::: Record extracts :::
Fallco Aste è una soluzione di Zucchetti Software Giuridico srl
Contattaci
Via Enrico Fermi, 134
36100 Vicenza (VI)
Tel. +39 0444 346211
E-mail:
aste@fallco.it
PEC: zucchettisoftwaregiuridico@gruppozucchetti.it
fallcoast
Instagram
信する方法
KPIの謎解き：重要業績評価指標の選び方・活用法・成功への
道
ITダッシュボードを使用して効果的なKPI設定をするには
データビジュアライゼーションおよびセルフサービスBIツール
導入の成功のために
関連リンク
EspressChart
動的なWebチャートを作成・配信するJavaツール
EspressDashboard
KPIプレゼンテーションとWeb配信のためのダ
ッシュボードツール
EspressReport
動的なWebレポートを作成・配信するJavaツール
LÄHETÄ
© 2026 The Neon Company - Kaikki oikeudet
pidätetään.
:::
## To-do item:
Once the line with "動的なWebレポートを作成・配信するJavaツール" has been found in the records above, retype it and every line after it exactly, and include nothing else.

## Answer box:
動的なWebレポートを作成・配信するJavaツール
LÄHETÄ
© 2026 The Neon Company - Kaikki oikeudet
pidätetään.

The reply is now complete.